Ce n'est donc pas tant la demande qui baisse que l'offre qui ne suit plus l'augmentation de la demande. Et il ne faut pas se méprendre sur le cours apparemment bas du pétrole, si le jeu offre/demande ne débouche pas sur une envolée du cours c'est parce qu'il y a une rétroaction très forte de la pénurie en amont sur la demande en aval.

S'il y a une dimension endogène dans la crise financière, elle est également le fruit de la raréfaction d'une ressource fondamentale : le pétrole. Il ne se remplace ni par de l'électricité, ni par du charbon, ni par du gaz. Et il sert essentiellement aux déplacements : bateaux, camions, avions, voitures. Il n'y a guère que la voie ferrée qui échappe au pétrole !
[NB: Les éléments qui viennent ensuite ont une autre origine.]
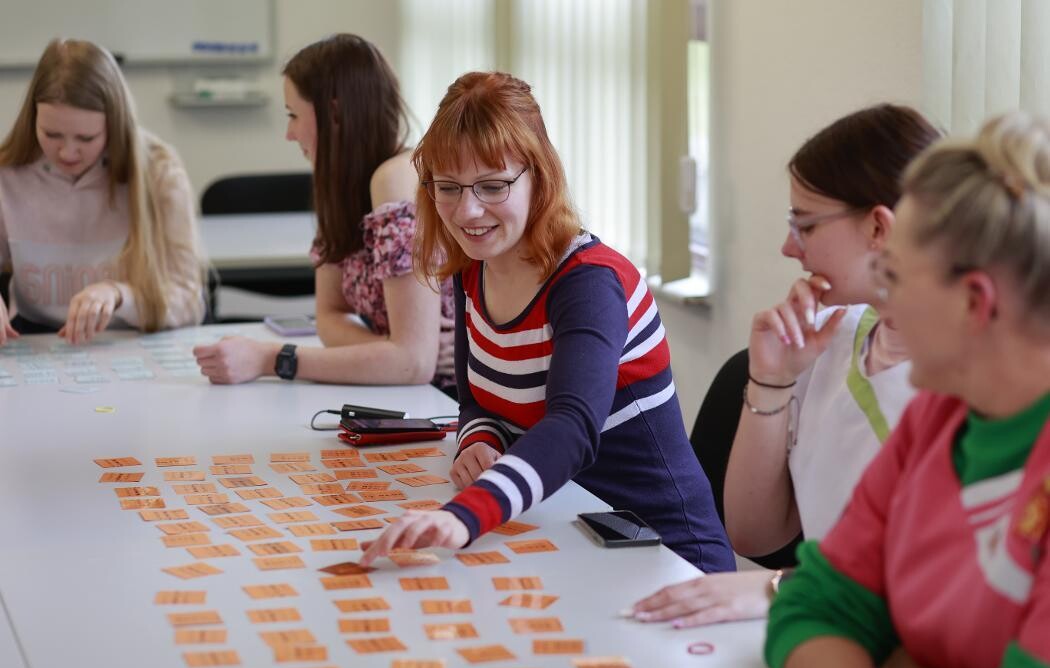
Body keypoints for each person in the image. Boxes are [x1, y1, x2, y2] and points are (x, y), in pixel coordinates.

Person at [359, 71, 734, 572]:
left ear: (540, 176)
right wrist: (480, 439)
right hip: (560, 533)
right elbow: (477, 397)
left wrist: (468, 515)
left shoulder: (590, 282)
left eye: (493, 186)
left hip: (662, 555)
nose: (467, 211)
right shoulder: (474, 266)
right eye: (447, 187)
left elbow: (574, 426)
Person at [766, 112, 1050, 668]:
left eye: (896, 276)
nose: (882, 304)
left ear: (974, 302)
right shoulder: (936, 421)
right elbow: (808, 611)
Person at [630, 105, 941, 627]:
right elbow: (754, 536)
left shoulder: (973, 377)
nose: (788, 246)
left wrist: (781, 586)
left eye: (806, 224)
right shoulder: (833, 335)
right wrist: (771, 379)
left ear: (879, 228)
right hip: (831, 623)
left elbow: (941, 577)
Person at [192, 34, 455, 392]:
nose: (289, 133)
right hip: (410, 392)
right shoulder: (342, 186)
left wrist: (271, 359)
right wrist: (391, 354)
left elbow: (414, 365)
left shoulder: (394, 178)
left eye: (293, 115)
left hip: (453, 404)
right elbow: (330, 318)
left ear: (333, 114)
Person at [0, 38, 205, 345]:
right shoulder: (8, 173)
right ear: (32, 120)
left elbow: (190, 301)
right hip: (38, 340)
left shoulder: (158, 171)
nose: (68, 152)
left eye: (86, 137)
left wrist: (119, 295)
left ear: (114, 124)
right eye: (51, 134)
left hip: (132, 340)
De là vient que beaucoup des dettes qui devaient être payées par une croissance de l'activité ne pourront pas être financées, et en premier lieu celles pour qui l'augmentation de l'activité dépend de l'augmentation des échanges.

Pour les détails et le global de l'affaire je suggère les conférences de Jancovici.

Charles Michael 09/09/2016 23:00

Ah, là, j'aime beaucoup
ça a un coté juste retours de baton pour l'Exceptionnelle nation s'arrogeant le droit de poursuivre en justice tous et partout.
pauvre Obama c'est un peu plus que son drive qui va être rammolo, et j'entend déjà illari s'étrangler dans ses glaires.

Alaric 09/09/2016 22:31

Si l'Arabie dépend tellement de son alliance rapprochée avec les etats unis pour son économie et sa survie militaire , pourquoi des officiels saoudiens ont ils favorisé Al Quaïda ?

Ben Laden a construit son organisation justement en opposition aux Seoud (considérés comme illégitimes ) et à la présence militaire américaine sur les lieux saints de l'islam .

Merci pour cet article

Observatus geopoliticus 15/09/2016 19:52

La famille Seoud comporte des milliers de membres dont beaucoup se détestent. Si l'idéologie wahhabite est partagée, il s'y trouvait néanmoins de profondes divergences politiques, notamment vis-à-vis d'Al Qaeda.

Alaric 15/09/2016 19:26

Il y a/avait donc une faction anti Seoud au sein du gouvernement d'Arabie Saoudite ?

Observatus geopoliticus 09/09/2016 23:09

Même idéologie religieuse. Et au Moyen-Orient, c'est parfois plus important que tous les intérêts stratégiques, économiques ou politiques que vous pouvez imaginer...
NB : ce sont les Etats-Unis qui dépendent de l'Arabie saoudite pour leur économie, ou plus exactement pour le dollar, pas l'inverse. C'est un échange : pétrodollar contre protection militaire.